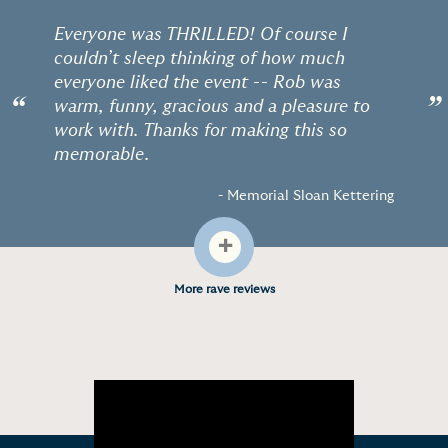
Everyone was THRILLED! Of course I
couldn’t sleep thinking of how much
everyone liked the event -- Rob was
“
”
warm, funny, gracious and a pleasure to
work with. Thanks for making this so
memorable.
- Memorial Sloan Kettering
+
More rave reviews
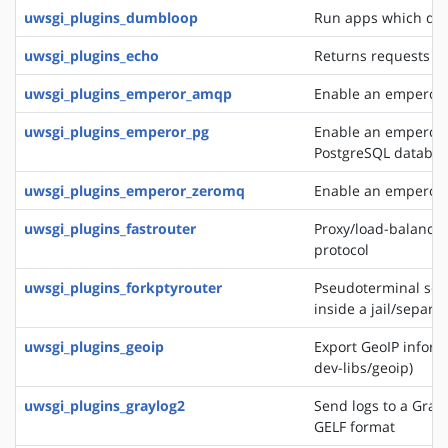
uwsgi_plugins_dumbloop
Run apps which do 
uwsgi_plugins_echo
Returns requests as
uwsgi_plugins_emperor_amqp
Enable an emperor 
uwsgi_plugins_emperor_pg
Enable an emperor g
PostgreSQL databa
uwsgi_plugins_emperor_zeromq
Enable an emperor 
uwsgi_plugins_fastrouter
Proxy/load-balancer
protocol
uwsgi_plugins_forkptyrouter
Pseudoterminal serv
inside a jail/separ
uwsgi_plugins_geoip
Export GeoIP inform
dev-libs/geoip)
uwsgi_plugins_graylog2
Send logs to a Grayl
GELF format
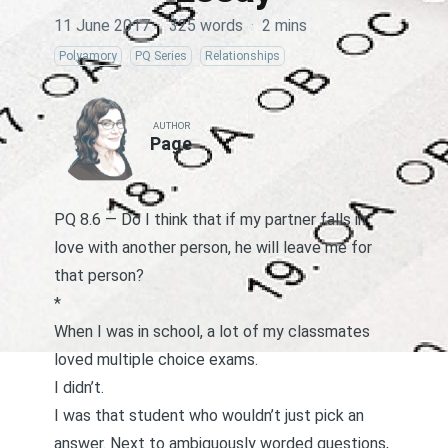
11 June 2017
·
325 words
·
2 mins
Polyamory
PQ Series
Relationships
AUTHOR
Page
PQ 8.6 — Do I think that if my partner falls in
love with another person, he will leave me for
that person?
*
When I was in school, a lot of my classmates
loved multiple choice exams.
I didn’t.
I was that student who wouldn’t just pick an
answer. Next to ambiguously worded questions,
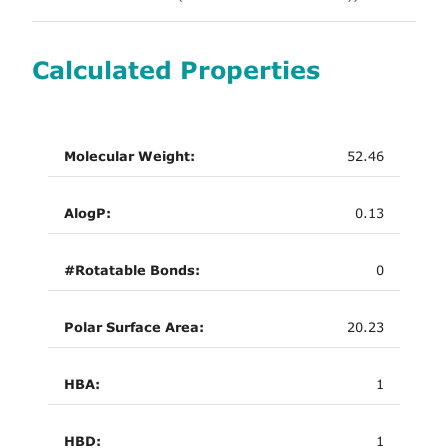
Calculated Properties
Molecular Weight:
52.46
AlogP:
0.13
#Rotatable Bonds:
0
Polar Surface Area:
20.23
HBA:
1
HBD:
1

== == ==

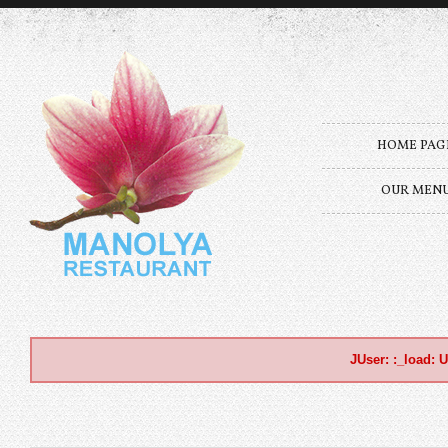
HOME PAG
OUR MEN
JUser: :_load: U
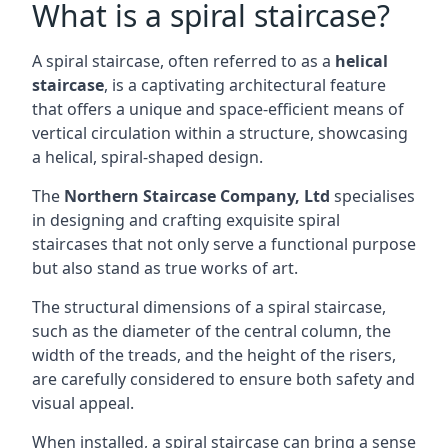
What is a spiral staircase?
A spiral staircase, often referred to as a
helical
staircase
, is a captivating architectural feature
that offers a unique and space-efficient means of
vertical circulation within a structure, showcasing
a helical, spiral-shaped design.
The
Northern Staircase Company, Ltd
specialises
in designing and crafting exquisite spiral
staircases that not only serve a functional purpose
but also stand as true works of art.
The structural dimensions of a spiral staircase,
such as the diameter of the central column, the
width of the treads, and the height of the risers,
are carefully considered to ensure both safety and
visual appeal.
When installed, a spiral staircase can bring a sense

== == ==

-- Exercise goal --
Reproduce exactly the lines above from the line with "PostgreSQL databa" to the line with "dev-libs/geoip)", including both, and add nothing.

-- Response area --
PostgreSQL databa
uwsgi_plugins_emperor_zeromq
Enable an emperor 
uwsgi_plugins_fastrouter
Proxy/load-balancer
protocol
uwsgi_plugins_forkptyrouter
Pseudoterminal serv
inside a jail/separ
uwsgi_plugins_geoip
Export GeoIP inform
dev-libs/geoip)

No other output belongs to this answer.